Riwayat Plagiat

Foto: halaman blog Nalar Ekonomi

Sejak dua hari yang lalu ada rame-rame soal plagiat di twitter. Saya pertama baca pada Rabu malam (7/9), dari twit @DeriCopter yang mengRT twit @robymuhamad: “kasus plagiarisme baru di Indonesia bit.ly/osdeNG”. Saya pun tertarik dengan twit tersebut dan membuat saya mengikuti kasus ini.

Biasanya saya jarang mau mengklik link twit seseorang, apalagi kalau saya baca via blackberry, kecuali jika link tersebut benar-benar penting atau menarik. Kasus plagiat menurut saya cukup penting. Bagi saya plagiarisme adalah masalah serius. Maka kemudian saya klik link trsebut.

Link itu ternyata mendarat ke tulisan “Plagiarisme atas Buku “How We Decide” di sebuah blog dengan nama Nalar Ekonomi. Awalnya, sebagaimana biasanya saya menanggapi sebuah tuduhan, saya tidak langsung percaya. Namun setelah saya baca seksana tulisan itu, jelas sekali tulisan itu membuktikan plagiarisme makalah “Bagaimana Otak Melahirkan Altruisme” yang disampaikan Ryu Hasan (@ryuhasan) di Klub Sains Freedom Institute.

Tulisan di blog Nalar Ekonomi yang diupload Arya Gaduh itu sebenarnya hanya mengupload ulang tulisan Tirta Susilo. Tulisan itu memaparkan bahwa makalah Ryu menjiplak buku “How We Decide” karangan Jonah Lehrer. Celakanya makalah itu cuma sekedar menterjemahkan Bab 6 halaman 171-189 buku tersebut dan cuma mengganti judulnya saja. Di blog tersebut juga diberi foto komparasi kedua tulisan, yang asli dan hasil plagiatnya.

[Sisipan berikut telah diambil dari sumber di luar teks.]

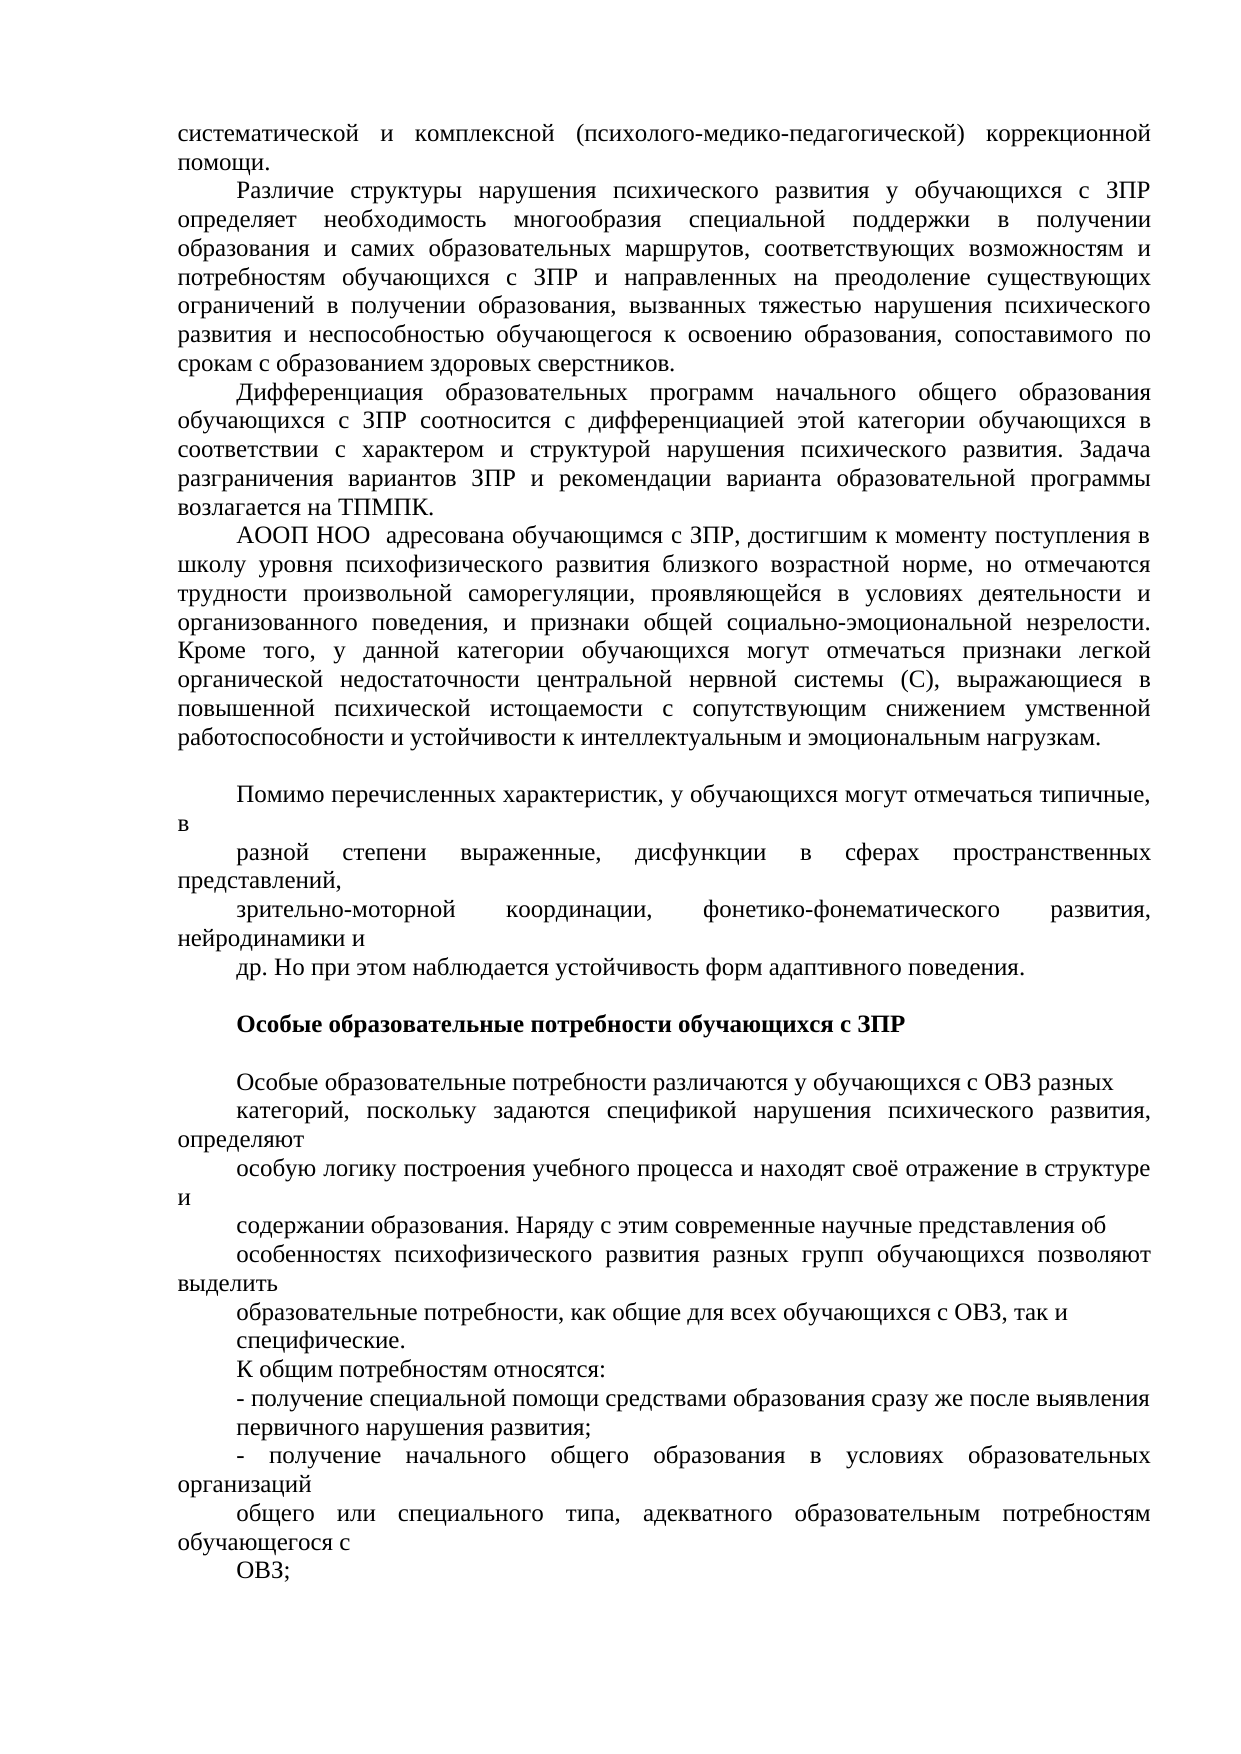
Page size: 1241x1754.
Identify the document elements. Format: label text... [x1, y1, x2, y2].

text - получение начального общего образования в условиях образовательных организаций [177, 1441, 1152, 1498]
text категорий, поскольку задаются спецификой нарушения психического развития, определяют [177, 1096, 1152, 1153]
text Особые образовательные потребности различаются у обучающихся с ОВЗ разных [177, 1067, 1152, 1096]
text разной степени выраженные, дисфункции в сферах пространственных представлений, [177, 837, 1152, 894]
text К общим потребностям относятся: [177, 1354, 1152, 1383]
text Особые образовательные потребности обучающихся с ЗПР [177, 1009, 1152, 1038]
text содержании образования. Наряду с этим современные научные представления об [177, 1211, 1152, 1239]
text зрительно-моторной координации, фонетико-фонематического развития, нейродинамики и [177, 894, 1152, 952]
text Дифференциация образовательных программ начального общего образования обучающихся с ЗПР соотносится с дифференциацией этой категории обучающихся в соответствии с характером и структурой нарушения психического развития. Задача разграничения вариантов ЗПР и рекомендации варианта образовательной программы возлагается на ТПМПК. [177, 377, 1152, 521]
text Различие структуры нарушения психического развития у обучающихся с ЗПР определяет необходимость многообразия специальной поддержки в получении образования и самих образовательных маршрутов, соответствующих возможностям и потребностям обучающихся с ЗПР и направленных на преодоление существующих ограничений в получении образования, вызванных тяжестью нарушения психического развития и неспособностью обучающегося к освоению образования, сопоставимого по срокам с образованием здоровых сверстников. [177, 176, 1152, 377]
text - получение специальной помощи средствами образования сразу же после выявления [177, 1383, 1152, 1412]
text первичного нарушения развития; [177, 1412, 1152, 1441]
text общего или специального типа, адекватного образовательным потребностям обучающегося с [177, 1498, 1152, 1556]
text Помимо перечисленных характеристик, у обучающихся могут отмечаться типичные, в [177, 779, 1152, 837]
text др. Но при этом наблюдается устойчивость форм адаптивного поведения. [177, 952, 1152, 981]
text специфические. [177, 1326, 1152, 1354]
text особенностях психофизического развития разных групп обучающихся позволяют выделить [177, 1239, 1152, 1297]
text особую логику построения учебного процесса и находят своё отражение в структуре и [177, 1153, 1152, 1211]
text ОВЗ; [177, 1556, 1152, 1584]
text АООП НОО адресована обучающимся с ЗПР, достигшим к моменту поступления в школу уровня психофизического развития близкого возрастной норме, но отмечаются трудности произвольной саморегуляции, проявляющейся в условиях деятельности и организованного поведения, и признаки общей социально-эмоциональной незрелости. Кроме того, у данной категории обучающихся могут отмечаться признаки легкой органической недостаточности центральной нервной системы (С), выражающиеся в повышенной психической истощаемости с сопутствующим снижением умственной работоспособности и устойчивости к интеллектуальным и эмоциональным нагрузкам. [177, 521, 1152, 751]
text образовательные потребности, как общие для всех обучающихся с ОВЗ, так и [177, 1297, 1152, 1326]
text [177, 118, 1152, 176]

Saya pun malam itu juga tergerak meRT dan ikut menyebarkan kasus plagiat ini di twitter. Sebab menurut saya plagiarisme adalah sesuatu yang harus dilawan. Palagiarisme adalah tindak pencurian sama dengan korupsi. Bedanya korupsi mencuri uang, plagiat mencuri karya orang.

Akhirnya ramailah topik ini di twitter dan menambah panjang riwayat plagiat di dunia intelektual negeri ini. Meski sudah sangat ramai, namun @ryuhasan sebagai tertuduh tak kunjung merespon, meski banyak yang memention. Saya pun kemudian kembali ikut meramaikan di hari Kamis, dan responnya luar biasa, saya kebanjiran RT dan mention yang kebanyakan mendukung “perang” melawan plagiarisme ini.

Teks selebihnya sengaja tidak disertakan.